- _What you need to do_
Take the listing below and write it out again exactly, skipping any picture that it holds.

- _Material provided_
== == ==

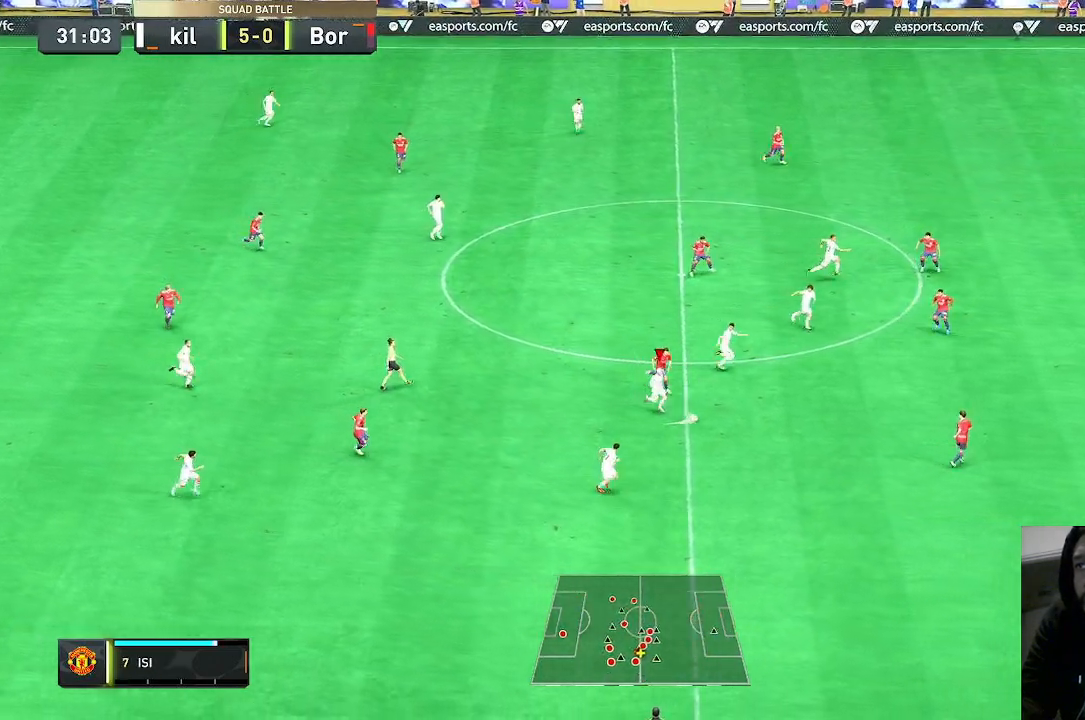
{"dt_ms": 500, "buttons": [], "left_stick": "down", "right_stick": "center", "events": [[33, "X", "down"], [100, "X", "up"], [100, "left_stick", "down"]]}
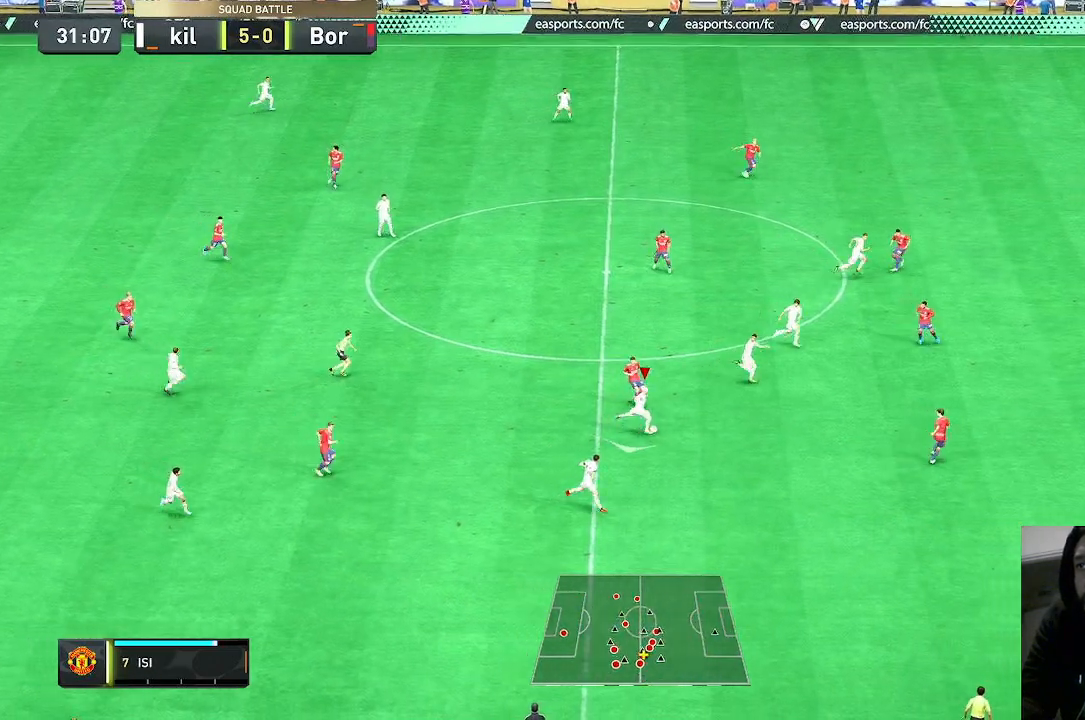
{"dt_ms": 500, "buttons": [], "left_stick": "right", "right_stick": "center", "events": [[433, "left_stick", "right"]]}
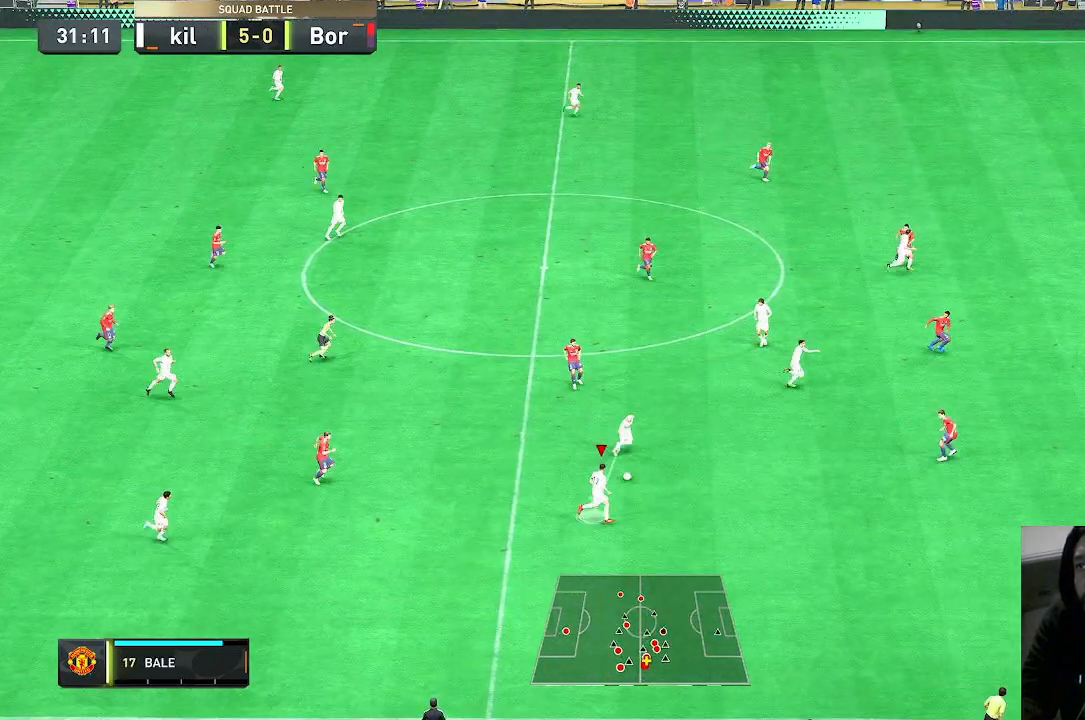
{"dt_ms": 500, "buttons": [], "left_stick": "right", "right_stick": "center", "events": []}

== == ==

- _Answer_
{"dt_ms": 500, "buttons": [], "left_stick": "down", "right_stick": "center", "events": [[33, "X", "down"], [100, "X", "up"], [100, "left_stick", "down"]]}
{"dt_ms": 500, "buttons": [], "left_stick": "right", "right_stick": "center", "events": [[433, "left_stick", "right"]]}
{"dt_ms": 500, "buttons": [], "left_stick": "right", "right_stick": "center", "events": []}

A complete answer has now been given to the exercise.